DATASET >>
- - - - -

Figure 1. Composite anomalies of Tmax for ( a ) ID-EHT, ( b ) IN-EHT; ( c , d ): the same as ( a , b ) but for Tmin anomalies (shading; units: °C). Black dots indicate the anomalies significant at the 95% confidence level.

- - - - -

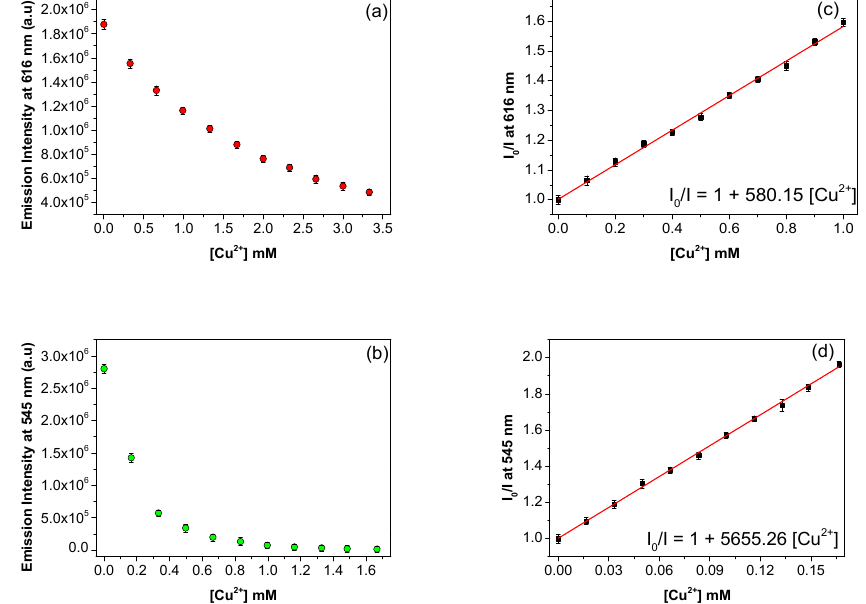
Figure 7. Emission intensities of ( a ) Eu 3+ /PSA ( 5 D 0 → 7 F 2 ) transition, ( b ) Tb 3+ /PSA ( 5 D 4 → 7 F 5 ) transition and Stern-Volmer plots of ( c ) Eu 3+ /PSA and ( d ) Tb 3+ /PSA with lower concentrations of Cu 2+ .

- - - - -

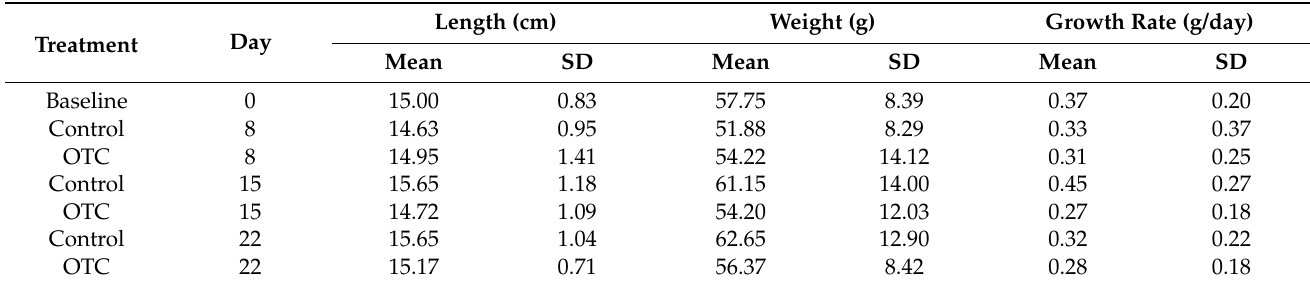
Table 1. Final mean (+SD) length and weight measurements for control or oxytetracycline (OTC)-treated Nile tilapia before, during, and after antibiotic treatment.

- - - - -

EXERCISE DIRECTIONS >>
How many lines of these entries contain "Figure"? Answer with the number and nothing else.

ANSWER SPACE >>
2